|WikiProject Japan / Business and economy / Culture||(Rated Start-class, High-importance)|
|WikiProject Woodworking||(Rated C-class, High-importance)|
Do Japanese houses tend to be made from wood?
I removed a sentence:
- Because there are many earthquakes in Japan, Japanese houses still tend to be made from wood, a flexible material, rather than brick or stone.
Maybe I was in a different Japan, but I didn't see many newly built wood houses there. I'd say Japan is rather suffering from a "love affair with concrete", as somebody said on his webpage. Maybe this will change in the future, but there is not much to be seen of a return to wooden houses as of 2005. --Mkill 15:34, 13 November 2005 (UTC)
The Japan is not different most buildings are made with concrete but all the buildings started with wood.I worked for a Japanese construction company and concrete is the last step in making a building. So if you were to walk around Japan and see people making a building you will see wood. Japanese houses are indeed made with wood but not from wood--Hitmanhitz (talk) 12:54, 10 June 2008 (UTC)
- What nonsense. I live in a juutakugai where there are new houses being put up all the time, and most of them are wood framed. One of my friends in the construction industry (she's a kenchikushi 2-kyu, if you know what that means) says she has never built anything but a wooden house. --DannyWilde 00:36, 14 November 2005 (UTC)
- Well, you added the link of a wood construction company. Of course they claim it is the method that is used most often.
- But there is a difference between a "wooden post and beam construction system", and a "house made from wood". The difference is in what the walls are made of.
- In fact I know what a 建築士二級 is. Yes I know people who work in the Japanese construction industry. Yes it completely doesn't matter here.
- Check the third hit in Google , quote: "nonwood homes which comprised about 60 percent of all 1988 housing starts". So wooden homes have a larger share than I though, but looks like they are not the majority. -- Mkill 00:19, 15 November 2005 (UTC)
Opening Paragraph/Article Layout Revision?

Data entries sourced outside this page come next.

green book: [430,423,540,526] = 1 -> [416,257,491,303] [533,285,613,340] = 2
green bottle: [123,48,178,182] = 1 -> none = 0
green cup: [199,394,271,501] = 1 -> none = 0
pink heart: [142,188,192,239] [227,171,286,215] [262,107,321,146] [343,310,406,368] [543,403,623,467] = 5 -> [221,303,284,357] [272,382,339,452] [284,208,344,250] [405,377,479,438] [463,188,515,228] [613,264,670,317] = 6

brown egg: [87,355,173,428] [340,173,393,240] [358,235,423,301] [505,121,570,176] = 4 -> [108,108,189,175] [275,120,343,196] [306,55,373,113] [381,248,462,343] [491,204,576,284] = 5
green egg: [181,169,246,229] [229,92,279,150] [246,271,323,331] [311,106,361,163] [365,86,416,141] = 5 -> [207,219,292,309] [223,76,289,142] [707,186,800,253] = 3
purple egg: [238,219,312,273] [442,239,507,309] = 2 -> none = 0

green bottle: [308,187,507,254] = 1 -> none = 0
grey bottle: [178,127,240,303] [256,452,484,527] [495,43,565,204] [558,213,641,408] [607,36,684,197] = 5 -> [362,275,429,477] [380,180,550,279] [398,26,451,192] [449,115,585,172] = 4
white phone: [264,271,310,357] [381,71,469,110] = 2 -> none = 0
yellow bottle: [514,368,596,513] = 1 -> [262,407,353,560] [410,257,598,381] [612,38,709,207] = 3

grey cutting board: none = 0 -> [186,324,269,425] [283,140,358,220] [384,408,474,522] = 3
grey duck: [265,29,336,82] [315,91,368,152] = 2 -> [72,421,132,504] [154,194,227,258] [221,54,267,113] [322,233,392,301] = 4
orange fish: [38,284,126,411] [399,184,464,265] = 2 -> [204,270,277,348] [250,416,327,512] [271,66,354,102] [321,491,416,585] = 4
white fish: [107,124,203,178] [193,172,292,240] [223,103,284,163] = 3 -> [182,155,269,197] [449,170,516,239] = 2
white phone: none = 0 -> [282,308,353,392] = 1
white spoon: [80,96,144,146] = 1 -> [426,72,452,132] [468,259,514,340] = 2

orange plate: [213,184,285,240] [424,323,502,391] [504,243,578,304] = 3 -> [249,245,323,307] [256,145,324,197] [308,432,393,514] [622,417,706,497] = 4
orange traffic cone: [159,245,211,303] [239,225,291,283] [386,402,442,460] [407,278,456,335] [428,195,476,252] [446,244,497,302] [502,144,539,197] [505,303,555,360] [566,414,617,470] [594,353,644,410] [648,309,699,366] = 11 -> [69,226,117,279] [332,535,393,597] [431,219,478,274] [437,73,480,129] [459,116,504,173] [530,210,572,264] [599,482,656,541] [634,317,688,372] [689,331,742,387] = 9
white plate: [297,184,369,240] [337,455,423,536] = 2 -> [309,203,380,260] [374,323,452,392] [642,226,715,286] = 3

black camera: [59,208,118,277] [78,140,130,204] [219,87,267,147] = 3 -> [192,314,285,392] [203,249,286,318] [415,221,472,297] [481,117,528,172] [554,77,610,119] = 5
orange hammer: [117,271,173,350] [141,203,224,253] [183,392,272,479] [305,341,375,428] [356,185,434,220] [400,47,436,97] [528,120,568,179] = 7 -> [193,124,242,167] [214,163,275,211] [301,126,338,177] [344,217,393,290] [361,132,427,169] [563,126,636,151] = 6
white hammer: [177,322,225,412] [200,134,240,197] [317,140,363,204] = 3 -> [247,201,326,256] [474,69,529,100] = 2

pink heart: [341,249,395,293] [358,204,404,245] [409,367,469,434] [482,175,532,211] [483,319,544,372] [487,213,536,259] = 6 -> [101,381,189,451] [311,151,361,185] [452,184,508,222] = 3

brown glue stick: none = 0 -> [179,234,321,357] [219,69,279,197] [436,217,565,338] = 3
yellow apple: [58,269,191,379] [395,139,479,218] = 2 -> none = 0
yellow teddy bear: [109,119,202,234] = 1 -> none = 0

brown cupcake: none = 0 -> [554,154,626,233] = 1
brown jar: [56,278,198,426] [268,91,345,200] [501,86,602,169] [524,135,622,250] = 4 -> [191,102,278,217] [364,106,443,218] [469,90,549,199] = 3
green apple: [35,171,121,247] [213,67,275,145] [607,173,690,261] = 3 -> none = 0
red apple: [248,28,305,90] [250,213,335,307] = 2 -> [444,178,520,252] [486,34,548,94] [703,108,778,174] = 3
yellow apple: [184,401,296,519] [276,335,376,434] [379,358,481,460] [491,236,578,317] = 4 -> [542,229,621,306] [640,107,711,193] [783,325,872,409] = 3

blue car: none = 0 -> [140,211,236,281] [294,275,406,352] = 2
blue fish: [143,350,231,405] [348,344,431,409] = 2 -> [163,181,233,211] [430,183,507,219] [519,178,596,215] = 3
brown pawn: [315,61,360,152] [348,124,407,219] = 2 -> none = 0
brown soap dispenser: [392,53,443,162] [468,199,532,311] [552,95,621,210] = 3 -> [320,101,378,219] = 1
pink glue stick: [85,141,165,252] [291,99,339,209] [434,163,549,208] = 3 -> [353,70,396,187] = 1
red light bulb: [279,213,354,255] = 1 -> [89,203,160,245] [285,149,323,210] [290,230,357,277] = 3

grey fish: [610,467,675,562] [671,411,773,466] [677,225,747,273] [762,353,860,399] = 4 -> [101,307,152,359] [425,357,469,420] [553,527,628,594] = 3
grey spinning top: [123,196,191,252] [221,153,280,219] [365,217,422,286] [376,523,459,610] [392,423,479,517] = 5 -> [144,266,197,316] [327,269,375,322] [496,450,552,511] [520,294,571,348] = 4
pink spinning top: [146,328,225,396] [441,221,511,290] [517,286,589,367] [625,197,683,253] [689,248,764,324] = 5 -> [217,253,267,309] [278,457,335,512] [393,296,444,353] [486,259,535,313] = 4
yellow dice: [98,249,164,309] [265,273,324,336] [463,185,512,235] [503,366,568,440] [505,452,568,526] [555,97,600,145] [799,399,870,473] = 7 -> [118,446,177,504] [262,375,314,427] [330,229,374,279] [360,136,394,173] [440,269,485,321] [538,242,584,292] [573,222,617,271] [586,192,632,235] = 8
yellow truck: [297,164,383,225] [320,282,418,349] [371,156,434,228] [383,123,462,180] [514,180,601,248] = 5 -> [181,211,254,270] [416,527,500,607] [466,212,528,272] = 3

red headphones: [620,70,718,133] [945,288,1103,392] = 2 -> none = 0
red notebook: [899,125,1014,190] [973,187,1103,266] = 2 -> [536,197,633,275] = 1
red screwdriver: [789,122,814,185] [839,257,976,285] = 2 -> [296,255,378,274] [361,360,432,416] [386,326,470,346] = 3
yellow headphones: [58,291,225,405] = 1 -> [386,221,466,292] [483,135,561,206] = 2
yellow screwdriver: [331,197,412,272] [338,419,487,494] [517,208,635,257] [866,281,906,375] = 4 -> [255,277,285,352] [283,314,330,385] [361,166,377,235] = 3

One subsection of the article is wholly devoted to Japanese tools, but one of the best tool references (the japanese saw that cuts on the pull) is given in the opening paragraph. Perhaps some more general statements about Japan's carpentry and its history (maybe some references to how it's being kept alive today, the two-temple construction at Ise, etc) would fill out of opening better, followed by tools (saw moved to that section) and unique Japanese techniques.
The vise currently listed in the tools section might be considered a technique, if no special tools or objects being used in it are made specifically for the purpose of being a vise. I'm not certain.
I think you are right. In the East people have many clever uses of cords, wedges, bamboo. But I think the vise shown is only there due to a drawing having being made of it, when there are probably hundreds or thousands of variations. In all our shops we routinely come up with dodge for holding things, they do not rise to any general principle.
I'm an armchair expert, and I don't have any friends in the Japanese building industry, so I won't make these edits unless there's a good reason -not- to, and if noone more knowledgeable steps in to handle it. I like Wikipedia, I don't want to be the one who breaks it.
Japanese Carpentry Tools or Japanese Carpentry
I agreee with the above comment something needs to be done with the article. The article begins with "Japanese carpentry is distinguished by its advanced joinery and its finely-planed wood surfaces." and yet the majority of the article discusses tools and does not describe the distinguishing characteristics mentioned in the lede. Should the article be renamed Japanese Carpentry Tools?
On planes the typical Japanese plane was a single blade plane the sub-blade is a recent adaptation, and one can get an argument over it's utility. Not sure the entry is wrong, but it lacks balance. If you are going to talk about Yari, you are kinda skipping the majority of the period that planes existed and suggesting as typical post contact polluted planes. The reference to "the archaic type of European wooden plane" is OK, however the best European planes have been wooden. Metal plane manufacture occurs are a result of industrialization which destroyed the basis for fine woodwork in the west. There are some archaic metal planes that are good, but in the main, the best western planes were wood.